Inviato da Nicolo' Titone il Sab, 09/22/2018 - 21:30
Google pay

Il sistema per pagamenti di casa Google permette di fare shopping online e in store con il proprio smartphone. Ecco le sue caratteristiche. Google ha colmato il gap che la allontanava dagli altri concorrenti.

Ora anche in Italia è possibile fare acquisti con Google Pay, come già si fa in altri 20 Paesi in tutto il mondo.

È il servizio che permette di gestire le carte di credito e di debito direttamente dall’account di Google, per pagare nei negozi, sui siti web e app e sulle property di Google, come YouTube.

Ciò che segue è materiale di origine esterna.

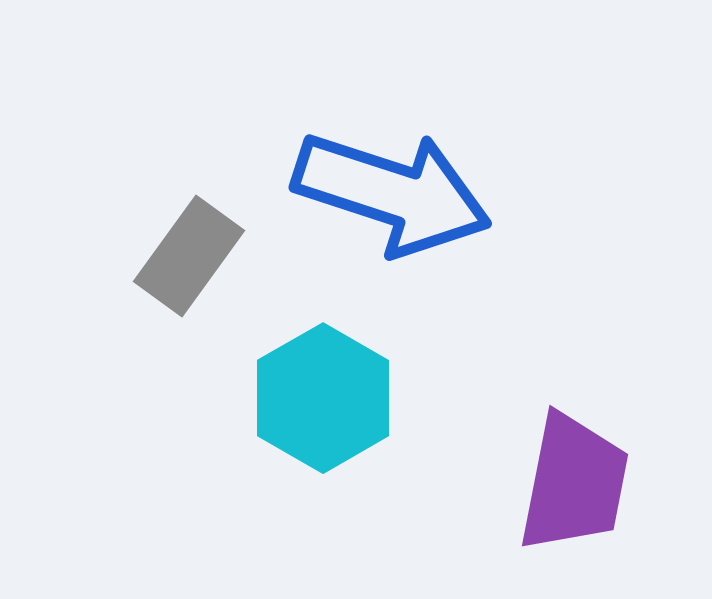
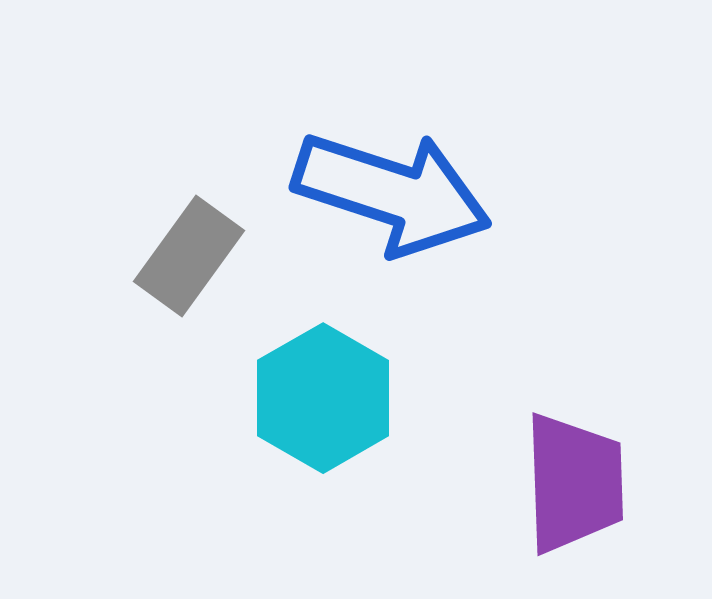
purple trapezoid: rotated 13 degrees counterclockwise
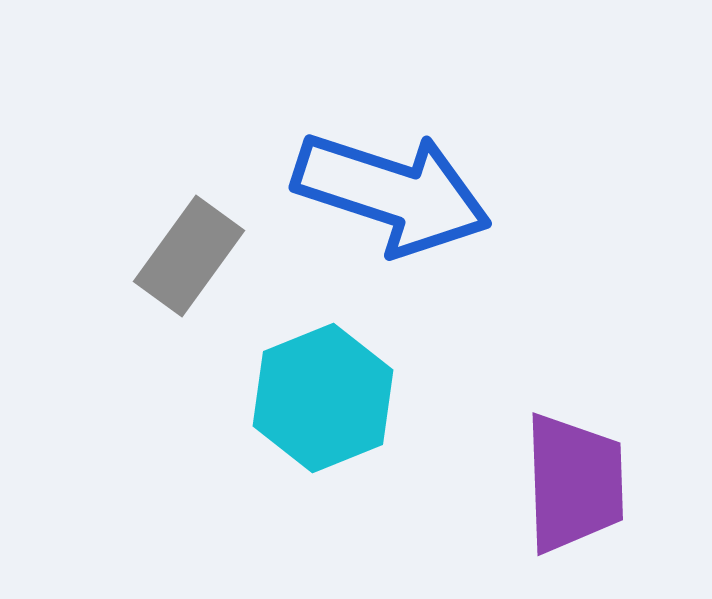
cyan hexagon: rotated 8 degrees clockwise
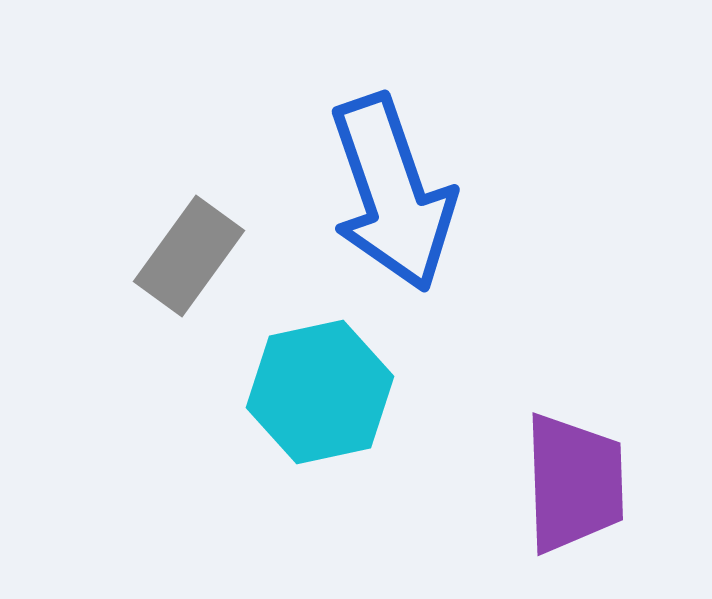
blue arrow: rotated 53 degrees clockwise
cyan hexagon: moved 3 px left, 6 px up; rotated 10 degrees clockwise
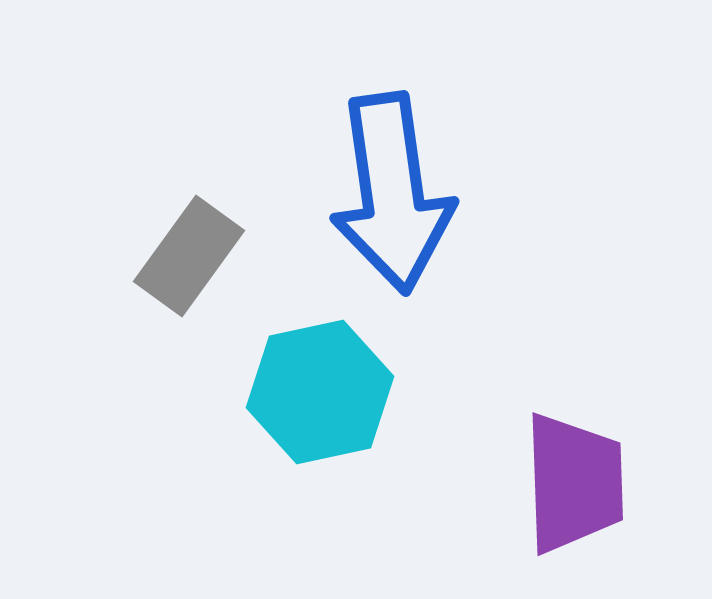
blue arrow: rotated 11 degrees clockwise
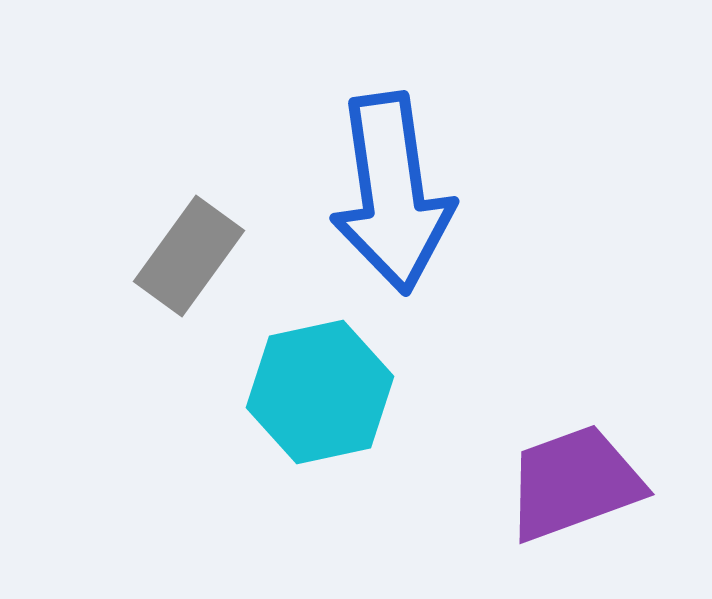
purple trapezoid: rotated 108 degrees counterclockwise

Spiega Fabio Vaccarono, il managing director di Google Italia, che “negli ultimi quattro anni l’ecommerce in Italia è quasi raddoppiato”. E nel 2020 “il 100% dei pos europei accetterà pagamenti nfc”. Il terreno è fertile ormai da anni, gli utenti ricercano sempre di più la possibilità di fare ovunque transazioni digitali. Semmai il ritardo, ammette il manager, “è più dal lato dell’offerta che della domanda”.

Come si paga Si scarica l’app di Google Pay sullo smartphone e si registrano le carte di debito, di credito o prepagate (Maestro, Mastercard o Visa). Devono essere emesse dalle banche supportate, ovvero Banca Mediolanum, Boon, Hype, N26, Revoult, Widiba e Nexi, che da solo porta in dote le sue 150 banche. Assenti alcuni big come Intesa Sanpaolo e Unicredit, mentre è certo che nei prossimi mesi arriveranno Iccrea Banca e Poste italiane.

Pagare in store Chi ha Google Pay può pagare nei negozi tramite smartphone Android e con lo smartwatch Wear os. Si attiva lo schermo del telefono e lo si appoggia al pos per un normale pagamento contactless. Non serve nemmeno aprire l’app: ovunque siano accettati i pagamenti contactless, si può pagare con Google Pay. Indipendentemente che il pos sia legato a una banca o a un sistema indipendente. Nexi, da solo, porta 700mila esercenti già accreditati in tutta la penisola che accettano questa modalità.

Pagare online Sui siti web e sulle app. Possono pagare tutti, sia chi utilizza un sistema iOs, che Android. Basta cercare l’icona Google Pay a fianco ai metodi di pagamento tradizionali. Per chi effettua l’accesso con Chrome, servono ancora meno clic per completare l’acquisto.

Chrome e Google Pay inseriscono infatti automaticamente i dati di fatturazione, consegna e pagamento per l’utente. Sicurezza Spiega Vaccarono che “il 61% degli utenti sono preoccupati per usi non autorizzati dei dati e frodi nelle transazioni online e da dispositivo mobile”. Google Pay si è attrezzato: i dati della carta di credito non vengono memorizzati su dispositivo mobile. Quando si fa un pagamento, viene generato un numero di carta virtuale, in modo che il numero reale rimanga protetto. Nel caso in cui il telefono venga smarrito o rubato, non è necessario bloccare la carta di credito. I suoi dati non sono infatti presenti sul telefono.